President Mikheil Saakashvili has no regrets about issuing the order which led to the police clearing the area in front of parliament the night before the Independence Day rally.
An opposition movement led by former parliament speaker Nino Burjanadze had gathered around 300 people in the evening of 25 May, refusing to move and calling for the president to step down. When 3000 police surrounded the crowd, leaving them no escape route, the ensuing violence led to at least three deaths.
A number of human rights groups have criticized the police operation.
Mr Saakashvili shortly after claimed it was necessary in order to send a signal to the Kremlin, because the crowd of demonstrators was infiltrated by Russian military intelligence agents.
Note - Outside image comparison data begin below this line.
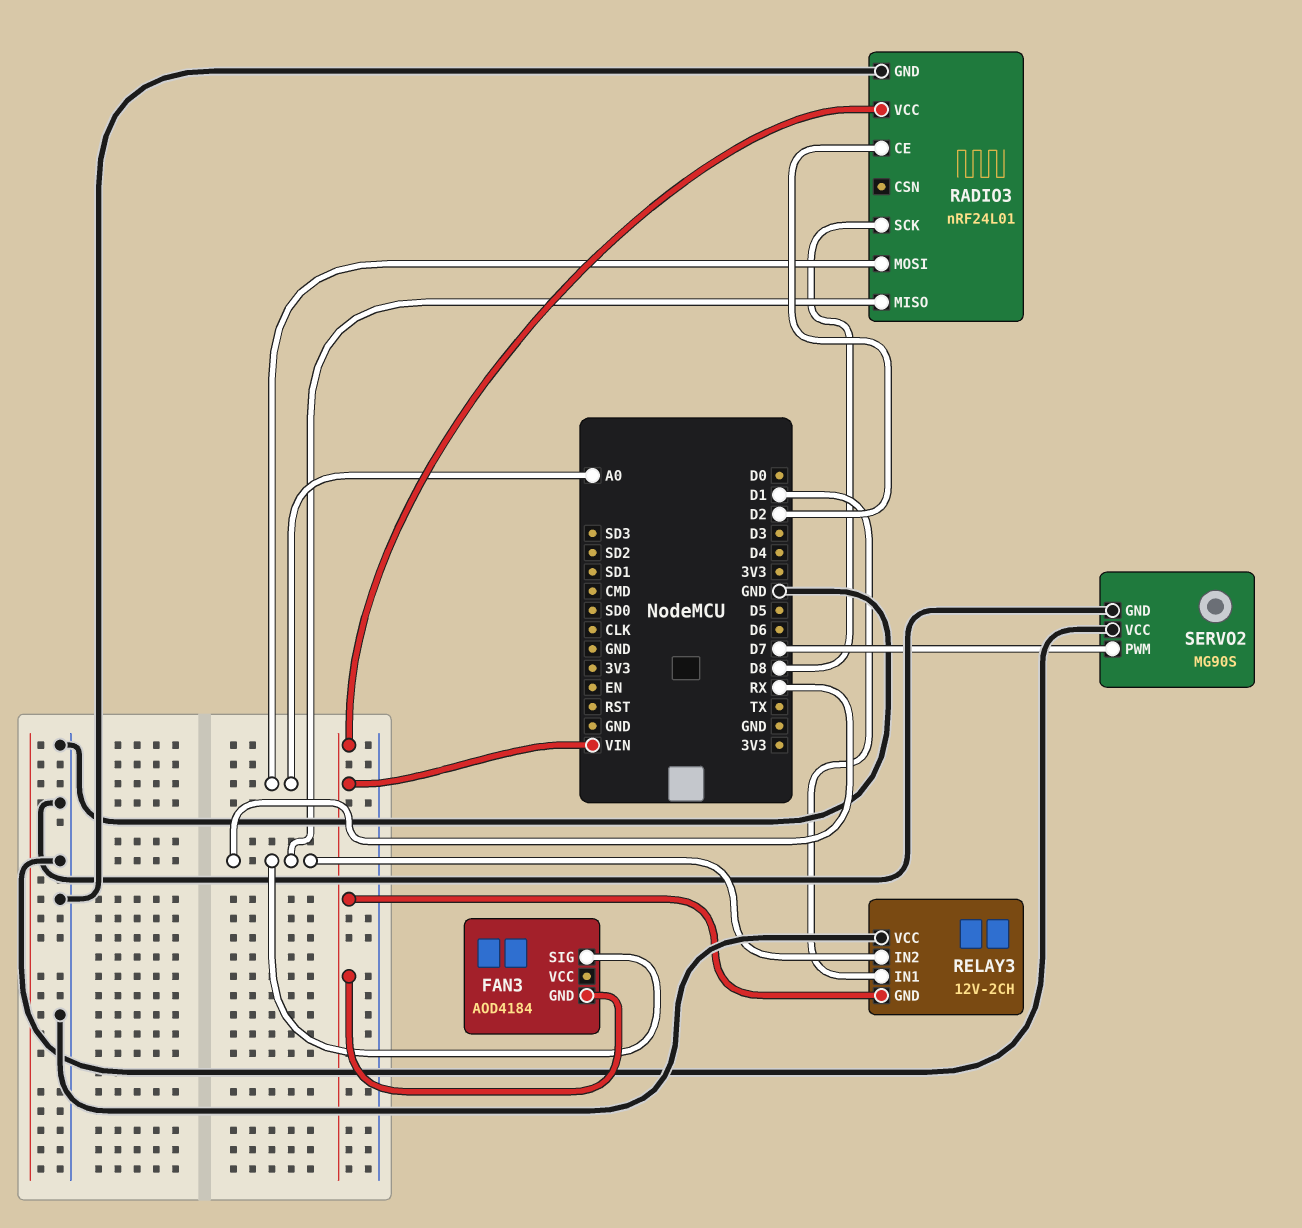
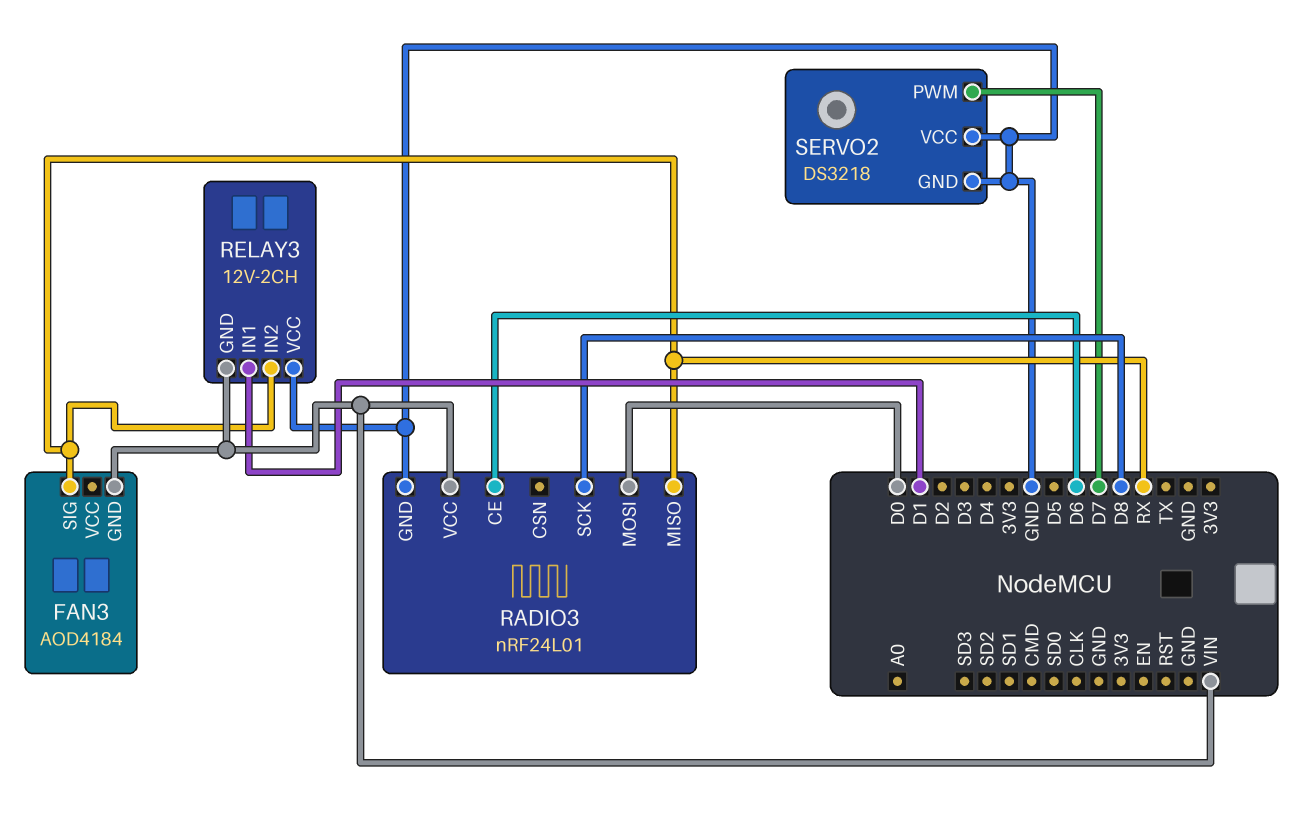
RADIO3 pin CE: D2 -> D6
RADIO3 pin MOSI: A0 -> D0
SERVO2: MG90S -> DS3218

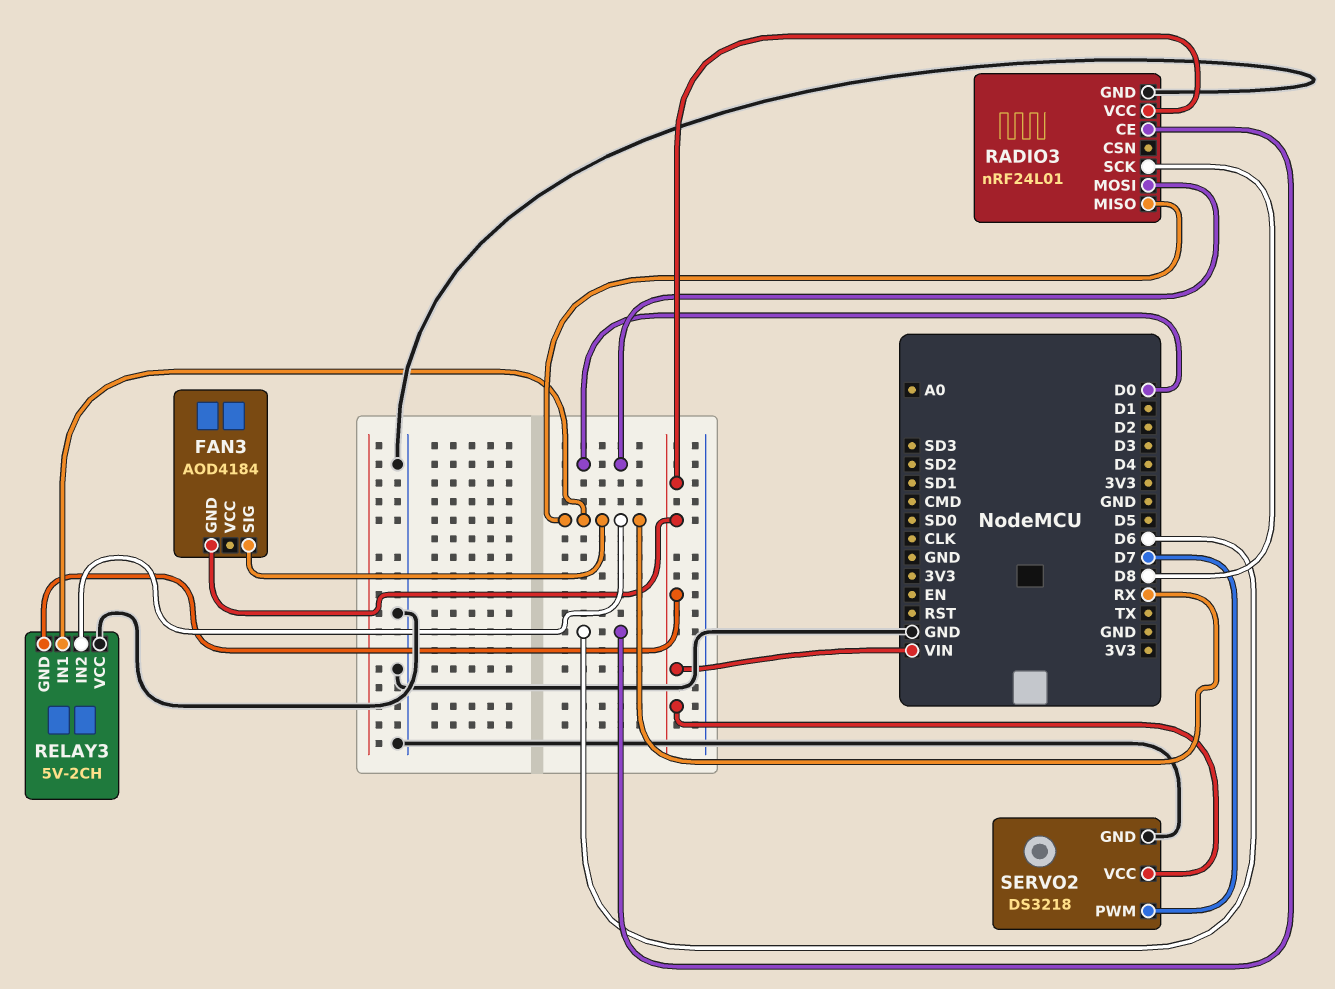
RELAY3: 12V-2CH -> 5V-2CH
RELAY3 pin IN1: D1 -> RX
SERVO2 pin VCC: GND -> VIN

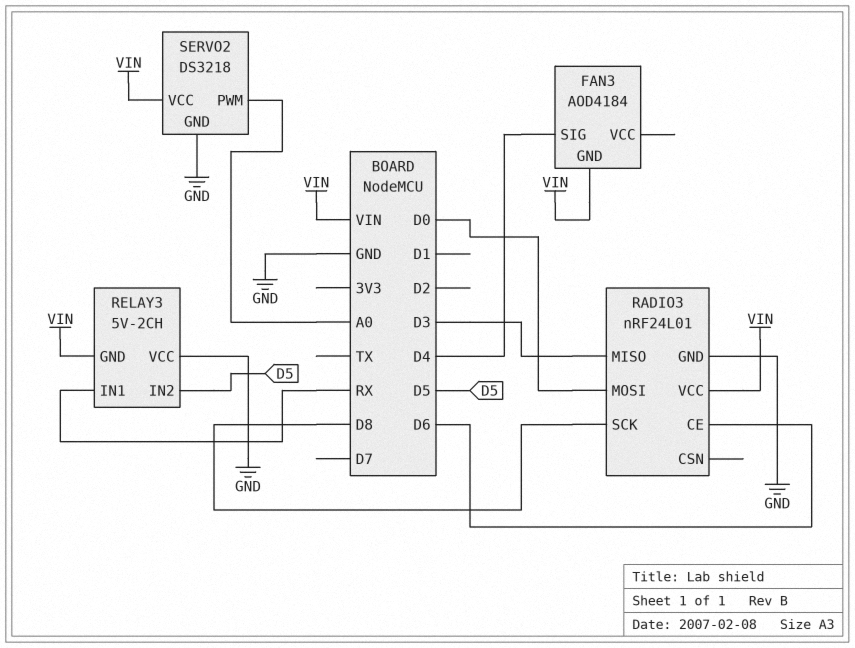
FAN3 pin SIG: RX -> D4
RADIO3 pin MISO: RX -> D3
RELAY3 pin IN2: RX -> D5
SERVO2 pin PWM: D7 -> A0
Today he defended his position in an interview with the Ukrainian tabloid Segodnya, and said he was sickened by watching on TV stories of authorities using force against the people.
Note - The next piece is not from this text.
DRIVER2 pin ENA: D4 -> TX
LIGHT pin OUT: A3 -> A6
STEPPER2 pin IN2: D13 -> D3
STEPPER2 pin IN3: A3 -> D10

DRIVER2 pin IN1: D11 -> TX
-It should be understood what choices we had. And I believe we acted correctly. Judge for yourself. A group of provocateurs, which are financed from abroad — a fact they do not hide! — which has meager support, less than 1% of the electorate, take to the streets and say, ‘we will not allow you to celebrate the 20th anniversary of independence’, Saakashvili told the newspaper.
He went on the describe the police action as “minimal force”, and said all the police’s actions have been documented and studied, and noted that his forces behaved more professionally during the 26 May dispersal than on 7 November 2007, a day of major unrest in the Georgian capital when a private TV station was stormed by police and taken off the air.
-If there is any new unrest, and there probably will be if there is democracy, just look at Greece, they will act even more professionally next year, the president told Segodnya, a Russian-language newspaper published in Kyiv.